Prendiamo un esempio singolare, il “lipstick index”. Questo indice misurava l’impoverimento delle donne sulla base della vendita dei rossetti. Più rossetti si vendevano, più era probabile – pensavano gli economisti fino a qualche mese fa – che le donne avessero perso potere d’acquisto e cercassero una soluzione “anti-depressiva” a buon mercato. Si è visto che questo indice non funziona più. Forse per via delle mascherine che coprono le labbra, ma forse anche perché prevale un bisogno più forte, quello della sopravvivenza.

E così anche l’immobilismo europeo, sintomo di uno stato depressivo di sfiducia nella possibilità di mettersi d’accordo ha smesso di essere un indice predittivo. A sorpresa sono arrivati una politica economica e una diplomazia comuni. Movimenti che solo pochi mesi fa sembrava impensabili. Dal Recovery fund, alla fermezza ritrovata rispetto alla crisi bielorussa, fino al confronto con la Cina e la sua aggressività commerciale.

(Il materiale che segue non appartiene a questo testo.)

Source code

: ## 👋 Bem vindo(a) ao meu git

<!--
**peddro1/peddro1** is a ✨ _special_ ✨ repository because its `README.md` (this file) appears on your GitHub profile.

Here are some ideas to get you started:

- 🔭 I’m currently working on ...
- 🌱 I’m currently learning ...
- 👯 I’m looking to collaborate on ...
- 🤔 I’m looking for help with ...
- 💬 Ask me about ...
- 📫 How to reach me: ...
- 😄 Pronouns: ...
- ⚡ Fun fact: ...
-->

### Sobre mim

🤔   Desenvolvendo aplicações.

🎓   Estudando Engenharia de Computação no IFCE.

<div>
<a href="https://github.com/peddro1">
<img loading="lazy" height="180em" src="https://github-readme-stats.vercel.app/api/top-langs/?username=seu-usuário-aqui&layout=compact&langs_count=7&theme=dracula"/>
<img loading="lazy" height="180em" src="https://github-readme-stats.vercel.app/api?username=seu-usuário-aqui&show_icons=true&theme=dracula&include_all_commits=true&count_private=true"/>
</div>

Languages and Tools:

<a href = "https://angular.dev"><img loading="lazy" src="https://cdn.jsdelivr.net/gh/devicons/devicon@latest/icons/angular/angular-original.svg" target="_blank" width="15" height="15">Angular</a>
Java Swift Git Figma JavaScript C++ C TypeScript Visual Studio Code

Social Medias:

La soluzione psichica che la maggior parte dell’America sembrava aver adottato dopo l’elezione del suo presidente era l’uso di Trump in funzione anti-depressiva. Le sceneggiature del presidente sono state ampiamente analizzate da frotte di politologi. Ma è stato Christopher Bollas, uno psicoanalista californiano, a metterne in luce i meccanismi profondi: la demolizione della complessità dei problemi (povertà, degrado urbano, disuguaglianza) attraverso una scissione tra buoni e cattivi, il diniego di una parte della realtà ritenuta “indigeribile”, l’attribuzione all’altro delle colpe (immigrato o élite prive di patriottismo), la fuga in uno stato euforico in cui, di nuovo, si può rinascere con onnipotenza degli inizi.

Adesso quella parte di America che ha rifiutato l’uso della mascherina, leggendolo come un attacco alle libertà americane, ha incontrato la profondità della ferita nel proprio tessuto sociale. Certo il Trump sopravvissuto continua a gridare il suo messaggio euforico, “non vi arrendete, abbiamo i migliori medici del mondo”, e moltissimi sono pronti a seguirlo. Ma, almeno per ora, non è detto che anche questa volta la maggioranza degli americani lo scelga al posto del Prozac.